Chirtensen, making her debut, is overwhelmed by the rangy Roberts’ mechanical left/right barrage from the get-go. Bell-to-bell, Roberts — her normally electric ’fro tamed back, her gaze hole-boring — advances against her increasingly red-faced opponent. The crowd warms accordingly, a crescendo of appreciation building until Chirtensen (though almost propped up by Roberts’ blizzard of punches) is declared knocked out midway through the third of a scheduled four rounds. The music throbs, lights swivel, dancers gyrate, and Roberts is 2-0.
During the following bout, Darius Watson and Preston Tony Kenney prance purposefully around the ring for six rounds but barely touch one another. The crowd boos and then yells, “Bring back the girls!”
Gloomy Sunday Never Ends
The older Hungarian woman and her adult children ask me to snap their picture with the most famous person in the room, the young Hungarian actor Erika Marozsan. I’m waiting patiently for the crowd of well-wishing seniors (and a local film critic who’s peddling a script to Marozsan) to clear out of the lobby of Laemmle’s Music Hall — I’d like to get in two quick questions myself — so I really have nothing better to do than oblige the photo-op request.
Marozsan isn’t here for a movie premiere. Gloomy Sunday, the German-language romantic drama in which she stars, opened in 2003 to generally favorable reviews from U.S. critics and closed months ago in most of the major markets where it’s been shown. But the film is still going strong in its 46th week in Los Angeles. Marozsan has come to town to participate in several weekend Q&A sessions. And as with other events like this, the inquiries from this mostly packed house of the graying are less questions than they are opportunities to feel close to a movie star. No one, it seems, no matter what his or her age, is immune from the hypnotic power of celebrity, even a celebrity who’s a virtual unknown outside Eastern Europe. There are glowing moments of praise (“You’re not only beautiful, but a great actress!”), testimonials from repeat viewers (“It’s even better the third time!”), demands to have ambiguous plot points from the film explained, and — after the official questioning has ended — private queries spilling out in rushing torrents of Hungarian and bold requests to take the talent to dinner later.
The plot of the movie inspiring this minor-scale mania is a strange one: A beautiful young restaurant hostess in World War II–era Budapest named Ilona (Marozsan) falls into a ménage à trois with two men, one of whom happens to compose “Gloomy Sunday,” the legendary suicide-induction ballad.

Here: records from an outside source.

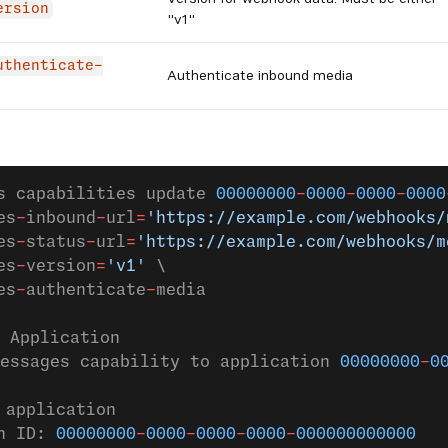
ersion
"v1"
uthenticate-
Authenticate inbound media
s capabilities update 
00000000
-
0000
-
0000
-
0000
es
-
inbound
-
url
=
'https://example.com/webhooks/
es
-
status
-
url
=
'https://example.com/webhooks/m
es
-
version
=
'v1'
 \
es
-
authenticate
-
media                        
 Application
essages capability to application 
00000000
-
0
 application
n ID: 
00000000
-
0000
-
0000
-
0000
-
000000000000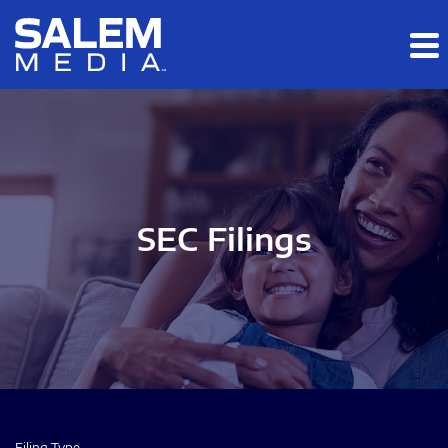
Skip to main content
Skip to section navigation
Skip to footer
SEC Filings
Filing Type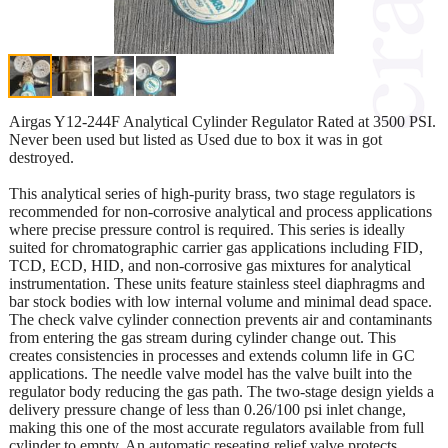
Airgas Y12-244F Analytical Cylinder Regulator Rated at 3500 PSI.
Never been used but listed as Used due to box it was in got
destroyed.
This analytical series of high-purity brass, two stage regulators is
recommended for non-corrosive analytical and process applications
where precise pressure control is required. This series is ideally
suited for chromatographic carrier gas applications including FID,
TCD, ECD, HID, and non-corrosive gas mixtures for analytical
instrumentation. These units feature stainless steel diaphragms and
bar stock bodies with low internal volume and minimal dead space.
The check valve cylinder connection prevents air and contaminants
from entering the gas stream during cylinder change out. This
creates consistencies in processes and extends column life in GC
applications. The needle valve model has the valve built into the
regulator body reducing the gas path. The two-stage design yields a
delivery pressure change of less than 0.26/100 psi inlet change,
making this one of the most accurate regulators available from full
cylinder to empty. An automatic reseating relief valve protects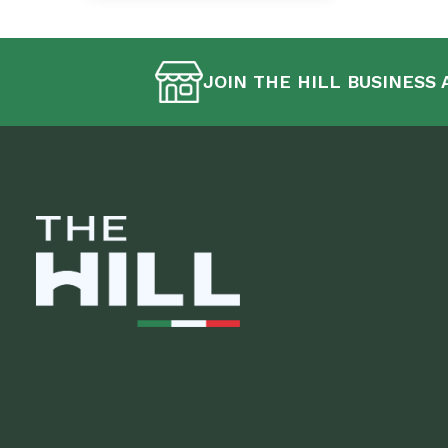
JOIN THE HILL BUSINESS 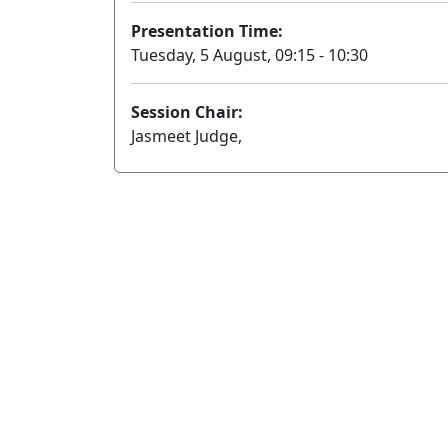
Presentation Time:
Tuesday, 5 August, 09:15 - 10:30
Session Chair:
Jasmeet Judge,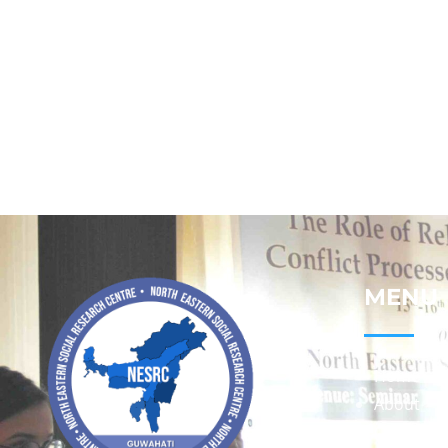
MENU
Home
About
Contact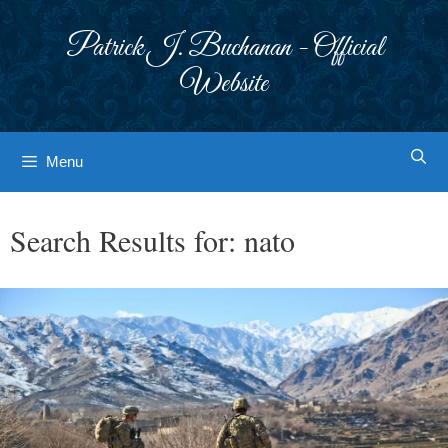
Skip
to
Patrick J. Buchanan - Official
content
Website
Menu
Search Results for:
nato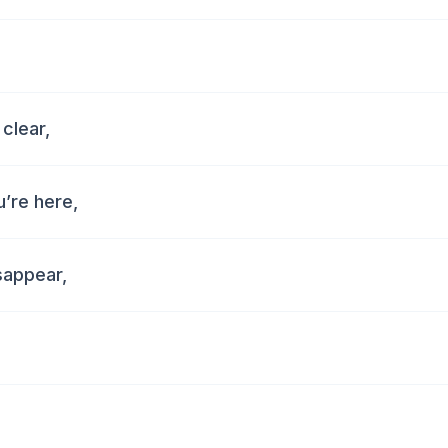
 clear,
u’re here,
isappear,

A third man, a Nazi, wants her too, and will go to great and treacherous lengths to sleep with her just once. As with most wartime movie romances, tragedy is right around the corner, not only due to Nazi domination, but also, the film asserts, from the relentless death-pull of the cursed song (played a stunning 13 times during the film’s 105 minutes). And without spoiling the ending, a certain amount of postwar wish fulfillment comes into play in a plot twist that left the audience applauding. In that way, the film functions like a morose Life Is Beautiful, if Roberto Benigni’s movie had included a three-way make-out scene.